Exercise goal | Please write out all of the items below again, swapping "Nord-Est" for "Sud-Vest" and leaving every other line as it is.

Data under study |
■ ■ ■ ■ ■ ■ ■

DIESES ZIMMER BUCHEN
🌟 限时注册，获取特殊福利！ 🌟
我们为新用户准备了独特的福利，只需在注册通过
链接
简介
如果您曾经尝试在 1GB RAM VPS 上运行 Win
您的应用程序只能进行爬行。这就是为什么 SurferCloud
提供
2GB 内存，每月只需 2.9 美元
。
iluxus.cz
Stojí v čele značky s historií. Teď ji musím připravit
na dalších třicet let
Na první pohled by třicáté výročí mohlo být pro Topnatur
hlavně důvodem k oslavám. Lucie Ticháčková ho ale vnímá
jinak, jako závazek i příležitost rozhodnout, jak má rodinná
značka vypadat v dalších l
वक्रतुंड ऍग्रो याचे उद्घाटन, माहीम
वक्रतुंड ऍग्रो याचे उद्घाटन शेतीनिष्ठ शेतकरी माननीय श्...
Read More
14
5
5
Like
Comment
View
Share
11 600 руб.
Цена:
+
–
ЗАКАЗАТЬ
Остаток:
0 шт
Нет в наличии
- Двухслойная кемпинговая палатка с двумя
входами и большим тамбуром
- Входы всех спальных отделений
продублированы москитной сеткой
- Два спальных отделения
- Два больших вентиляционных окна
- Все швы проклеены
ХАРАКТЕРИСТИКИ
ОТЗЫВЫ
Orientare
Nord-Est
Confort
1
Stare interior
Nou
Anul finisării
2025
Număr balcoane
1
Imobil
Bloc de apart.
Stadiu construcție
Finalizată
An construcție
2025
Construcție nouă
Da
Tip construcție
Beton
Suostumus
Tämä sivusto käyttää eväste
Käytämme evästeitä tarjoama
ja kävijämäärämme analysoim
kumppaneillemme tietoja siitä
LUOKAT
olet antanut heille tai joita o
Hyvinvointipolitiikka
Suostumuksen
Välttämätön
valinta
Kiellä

■ ■ ■ ■ ■ ■ ■

Output for this task |
DIESES ZIMMER BUCHEN
🌟 限时注册，获取特殊福利！ 🌟
我们为新用户准备了独特的福利，只需在注册通过
链接
简介
如果您曾经尝试在 1GB RAM VPS 上运行 Win
您的应用程序只能进行爬行。这就是为什么 SurferCloud
提供
2GB 内存，每月只需 2.9 美元
。
iluxus.cz
Stojí v čele značky s historií. Teď ji musím připravit
na dalších třicet let
Na první pohled by třicáté výročí mohlo být pro Topnatur
hlavně důvodem k oslavám. Lucie Ticháčková ho ale vnímá
jinak, jako závazek i příležitost rozhodnout, jak má rodinná
značka vypadat v dalších l
वक्रतुंड ऍग्रो याचे उद्घाटन, माहीम
वक्रतुंड ऍग्रो याचे उद्घाटन शेतीनिष्ठ शेतकरी माननीय श्...
Read More
14
5
5
Like
Comment
View
Share
11 600 руб.
Цена:
+
–
ЗАКАЗАТЬ
Остаток:
0 шт
Нет в наличии
- Двухслойная кемпинговая палатка с двумя
входами и большим тамбуром
- Входы всех спальных отделений
продублированы москитной сеткой
- Два спальных отделения
- Два больших вентиляционных окна
- Все швы проклеены
ХАРАКТЕРИСТИКИ
ОТЗЫВЫ
Orientare
Sud-Vest
Confort
1
Stare interior
Nou
Anul finisării
2025
Număr balcoane
1
Imobil
Bloc de apart.
Stadiu construcție
Finalizată
An construcție
2025
Construcție nouă
Da
Tip construcție
Beton
Suostumus
Tämä sivusto käyttää eväste
Käytämme evästeitä tarjoama
ja kävijämäärämme analysoim
kumppaneillemme tietoja siitä
LUOKAT
olet antanut heille tai joita o
Hyvinvointipolitiikka
Suostumuksen
Välttämätön
valinta
Kiellä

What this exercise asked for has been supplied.